I suppose I'll have to wait until Monday to see the damage! lol


Thanks,

R


----------



## obelix1 (Jun 14, 2015)

Told my dealer not to wash my A3 even put a sticker inside the car and mirrow!
They still washed it , took me 3 weeks of phone calls with the dealer and Audi uk til they payed for a 2 stage polish from a proper detailer coast 450 pounds !
It's unreal how bad they are you can't do more damage with sandpaper &#55357;&#56883;!


----------



## stevehayward90 (Nov 24, 2013)

After working at various dealerships (before I got in to detailing properly) I can advise that almost all of them have awful wash techniques so don't let them touch it.


----------



## Zetec-al (Feb 28, 2011)

From experience I can tell you that the reason cars still get washed even if you tell the dealership not too is because most of the washers are eastern European and can't read or speak the lingo. No offence so anyone that's eastern European.


----------



## harrisp (Aug 11, 2008)

I asked bmw not to wash mine when it went in for a recall, but they still washed the wheels, and it came back with damaged paint on the rear bumper. (I was away and the missus picked the car up and didn't notice it
it.)


----------



## packard (Jun 8, 2009)

Never ever ....


----------



## Maniac (May 20, 2012)

No matter which car I take in, they never wash it. I've left that instruction on the account!

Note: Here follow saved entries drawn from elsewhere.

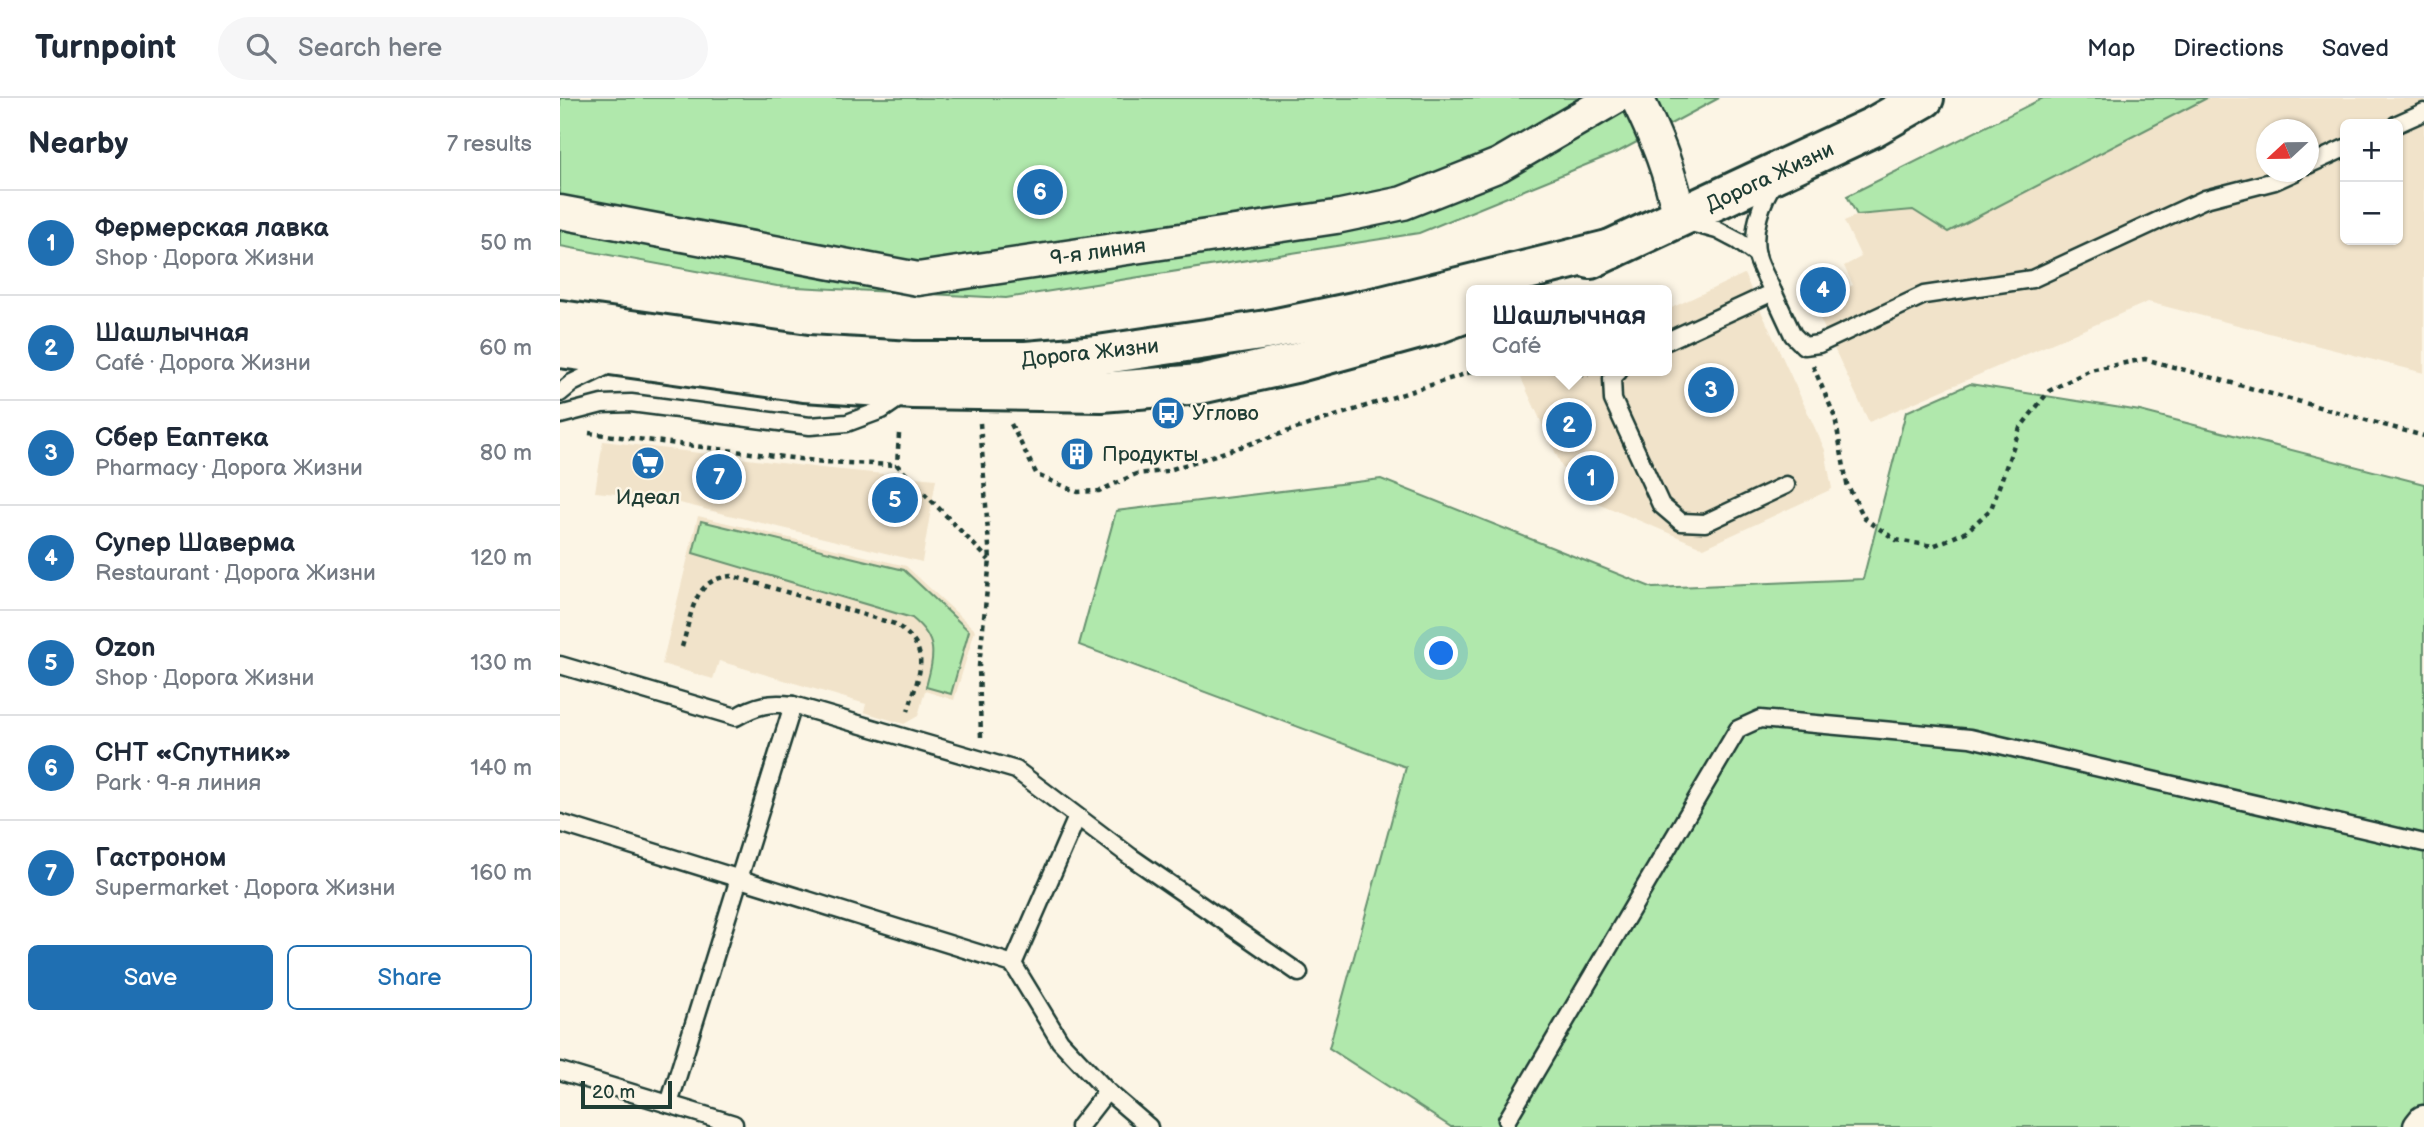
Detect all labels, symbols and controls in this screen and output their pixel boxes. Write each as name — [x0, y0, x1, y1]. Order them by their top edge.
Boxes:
search box — [218, 17, 708, 80]
text: Turnpoint — [35, 28, 176, 68]
icon: search — [242, 29, 280, 67]
text: Search here — [298, 33, 442, 64]
text: Map — [2087, 34, 2135, 63]
text: Directions — [2173, 34, 2284, 63]
text: Saved — [2322, 34, 2389, 63]
north arrow — [2256, 119, 2319, 182]
map controls — [2340, 119, 2403, 245]
button: + — [2340, 119, 2403, 182]
text: Nearby — [28, 126, 128, 162]
text: 7 results — [447, 130, 532, 158]
street label: Дорога Жизни — [1702, 136, 1838, 218]
pin: 6 — [1017, 166, 1063, 218]
button: − — [2340, 182, 2403, 245]
text: Фермерская лавка — [95, 213, 329, 244]
text: 1 — [46, 229, 56, 257]
text: 50 m — [480, 229, 532, 257]
street label: 9-я линия — [1049, 233, 1147, 271]
text: Shop · Дорога Жизни — [95, 244, 314, 272]
pin: 4 — [1800, 264, 1846, 316]
popup — [1466, 285, 1672, 376]
text: Шашлычная — [1492, 301, 1646, 332]
text: Шашлычная — [95, 318, 249, 349]
text: Café — [1492, 332, 1541, 360]
street label: Дорога Жизни — [1020, 333, 1160, 373]
text: 2 — [44, 334, 58, 362]
text: 60 m — [479, 334, 532, 362]
text: Café · Дорога Жизни — [95, 349, 311, 377]
pin: 3 — [1688, 364, 1734, 416]
bus stop icon: Углово — [1149, 394, 1187, 432]
pin: 2 — [1546, 399, 1592, 451]
place label: Углово — [1192, 401, 1259, 426]
text: Сбер Еаптека — [95, 423, 268, 454]
building icon: Продукты — [1058, 435, 1096, 473]
text: 3 — [44, 439, 58, 467]
text: 80 m — [480, 439, 532, 467]
place label: Продукты — [1102, 442, 1198, 467]
supermarket icon: Идеал — [629, 444, 667, 482]
pin: 7 — [696, 451, 742, 503]
pin: 1 — [1568, 452, 1614, 504]
text: Pharmacy · Дорога Жизни — [95, 454, 363, 482]
pin: 5 — [872, 474, 918, 526]
place label: Идеал — [616, 485, 680, 510]
text: Супер Шаверма — [95, 528, 295, 559]
text: 4 — [44, 544, 58, 572]
text: 120 m — [471, 544, 532, 572]
text: Restaurant · Дорога Жизни — [95, 559, 376, 587]
text: Ozon — [95, 633, 156, 664]
your location — [1424, 636, 1458, 670]
text: 5 — [44, 649, 58, 677]
text: 130 m — [470, 649, 532, 677]
text: Shop · Дорога Жизни — [95, 664, 314, 692]
text: СНТ «Спутник» — [95, 738, 291, 769]
text: 6 — [44, 754, 58, 782]
text: 140 m — [470, 754, 532, 782]
text: Park · 9-я линия — [95, 769, 261, 797]
text: Гастроном — [95, 843, 226, 874]
text: 7 — [45, 859, 57, 887]
text: 160 m — [470, 859, 532, 887]
text: Supermarket · Дорога Жизни — [95, 874, 395, 902]
button: Save — [28, 945, 273, 1010]
button: Share — [287, 945, 532, 1010]
scale bar — [581, 1078, 672, 1110]
text: 20 m — [592, 1081, 635, 1104]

I learned the hard way years ago. That cloth brush and water is several cars old...


----------



## rmac86 (Jun 6, 2013)

Well guys, got my car back today and guess what - THEY DIDN'T WASH IT!!! 

On top of a superbly quick service to fix the problem (busted window regulator) and a few bulb issues sorted, the overall experience was very good. My heart initially sank whenever I first walked in to pick the car up as it was sitting out on the forecourt and looked like it had been washed, plus one of the salesmen was washing a fairly new looking BMW M3 with what can only be described as a floor brush :doublesho but on closer inspection there was a nice healthy layer of general smeg left on the motor, all ready for me to wash it myself at the weekend!

So all in all, a good result!


Thanks,

R.


----------



## ffrs1444 (Jun 7, 2008)

I normally wash the car before servicing so any marks or damage will stand out and when they look around the car before work it will be immaculate so No nasty supprises like chipped wheels or damaged paint etc


----------